It was on Mar. 29, 1974, when local farmers of Xiyang Village, Lingtong County, were drilling a series of wells in search of water, some pottery fragments and ancient bronze weapons were discovered accidentally. The head of the village reported the news to the local government immediately. The news aroused much attention from both local government and National Cultural Relics Bureau. With government approval, and archaeological team from Shaanxi Province arrived at the site on July 17, 1974 and began their explorations and excavations. On Oct. 1st, 1979, Emperor Qin Shihuang’s Terra-cotta Museum was opened to the public. The village, which used to be never known by outside, usually quiet, became restless since then. The archaeological wonder discovered here came as a shock to the country as well as to the whole world.
Following the discovery of Pit 1, Pit 2 and Pit 3 were brought to light in April and May of 1976. Pit 3 was opened in 1989. Pit 2 started to be excavated in March 1994 and was opened in October the same year.
Now the Terra-cotta Museum is wildly well-known as a huge modern on-site museum. Three main buildings of the museum, which were named Pit 1, Pit 2 and Pit 3, were constructed on their original sites in different periods of time. The three pits were built in similar basic construction. They are five to seven meters beneath the present ground level with the terra-cotta figures placed in corridors. The corridors, divided by earth-rammed partition walls, are paved with pottery bricks on which the figures were placed. The earth walls sustained wood roof that was composed of huge and strong rafters, the roof was covered by layers of fiber mats, earth fill and tilled earth.
The three pits vary in size and shape. Located at the center of the Museum, Pit 1 is the largest one in rectangular shape, housing the main force of the army; Pit 2, located some 20 meters north of Pit 1, is a complex battle formation formed by charioteers, archers, cavalrymen and infantrymen. It is specially used for supporting the main force; Pit 3, located 25 meters to the north of Pit 1 and to the west of Pit 2, was evidently the headquarters. The total three pits are located to the east of Emperor’s Mausoleum, determining that the army was facing east, with its back to the tomb, serving as guardians to protect the entrance of the Emperor’s burial.
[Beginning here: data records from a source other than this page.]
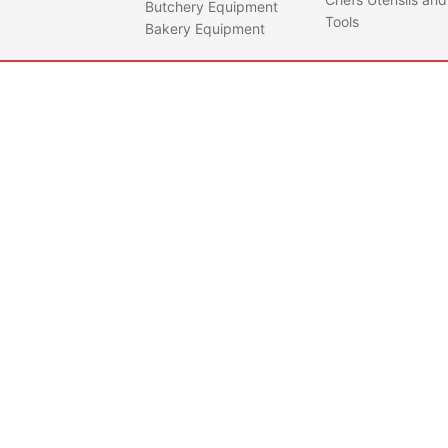
Butchery Equipment
Tools
Bakery Equipment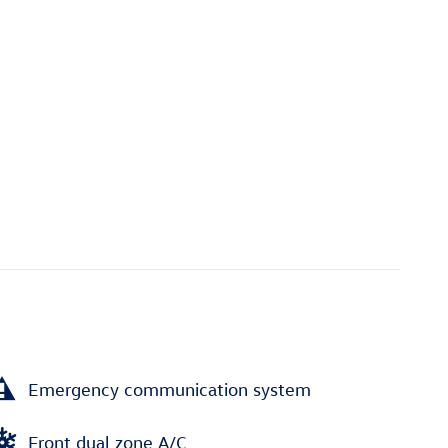
Emergency communication system
Front dual zone A/C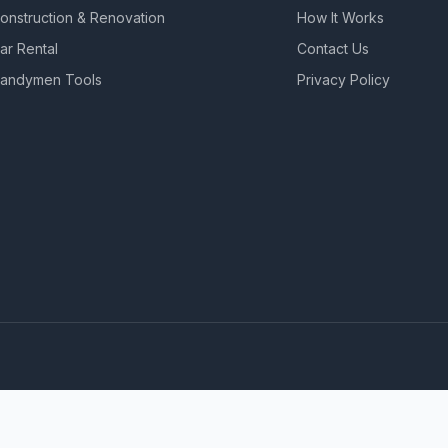
onstruction & Renovation
How It Works
ar Rental
Contact Us
andymen Tools
Privacy Policy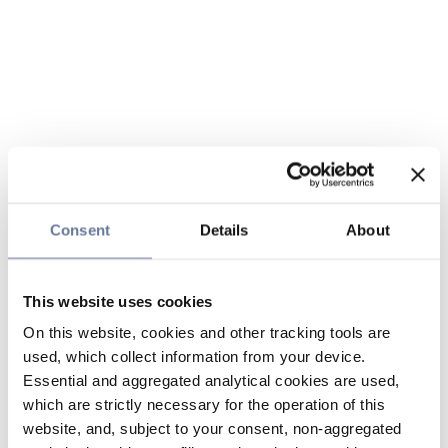
Consent
Details
About
This website uses cookies
On this website, cookies and other tracking tools are
used, which collect information from your device.
Essential and aggregated analytical cookies are used,
which are strictly necessary for the operation of this
website, and, subject to your consent, non-aggregated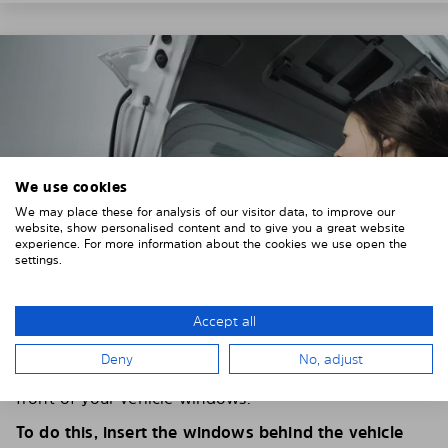
We use cookies
We may place these for analysis of our visitor data, to improve our
website, show personalised content and to give you a great website
experience. For more information about the cookies we use open the
settings.
Accept all
4. PLACE THE SUNSHADE
Deny
No, adjust
Position the Solarplexius shade from the inside in
front of your vehicle windows.
To do this, insert the windows behind the vehicle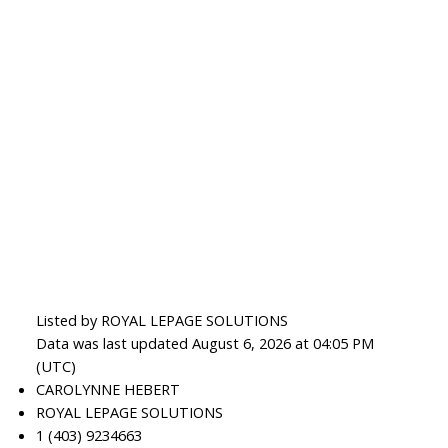
Listed by ROYAL LEPAGE SOLUTIONS
Data was last updated August 6, 2026 at 04:05 PM
(UTC)
CAROLYNNE HEBERT
ROYAL LEPAGE SOLUTIONS
1 (403) 9234663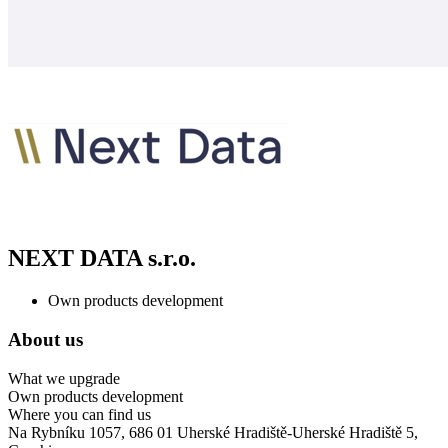
NEXT DATA s.r.o.
Own products development
About us
What we upgrade
Own products development
Where you can find us
Na Rybníku 1057, 686 01 Uherské Hradiště-Uherské Hradiště 5,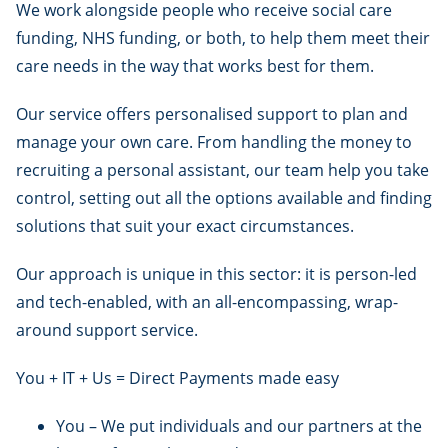
We work alongside people who receive social care
funding, NHS funding, or both, to help them meet their
care needs in the way that works best for them.
Our service offers personalised support to plan and
manage your own care. From handling the money to
recruiting a personal assistant, our team help you take
control, setting out all the options available and finding
solutions that suit your exact circumstances.
Our approach is unique in this sector: it is person-led
and tech-enabled, with an all-encompassing, wrap-
around support service.
You + IT + Us = Direct Payments made easy
You – We put individuals and our partners at the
It has been revealed that three underground pits totally cover and area of 22,000 square meters, housing an estimated 8,000 pottery warriors and horses. The Qin Terra-cotta Warriors and Horses were big in life-size and exquisitely made with high technology. The hardness of their bodies indicates that they might be fired at a temperature between 950 and 1,050 degrees centigrade. All of the soldiers and horses were made using local clay. The weight of the Terra-cotta Warriors varies from 110 kilos to 300 kilos. Their average height is 1.8 meters. Each individual has different facial features and expressions.
The multiple exhibition hall lies to the eat of Pit 2, providing a sries of exhibits such as two sets of bronze chariots and horses, the new findings from the Emperor Qin’s Mausoleum, the history of the Museum and all kinds of temporary exhibits. These displays systematically depict the history of the Qin Dynasty from 221BC—206BC and can help you have a better understanding on the Terra-cotta Warriors and Horses.
On the south of Pit 1 is a circle vision hall. The movie inside last for 20minutes, telling the story of Emperor Qin and his Terra-cotta Army 2,200 years ago.
Now the three Pits are well-preserved in three modern constructions, each with a corrider along the side of the pit so that you can overlook the warriors, the horses and chariots in their original formations.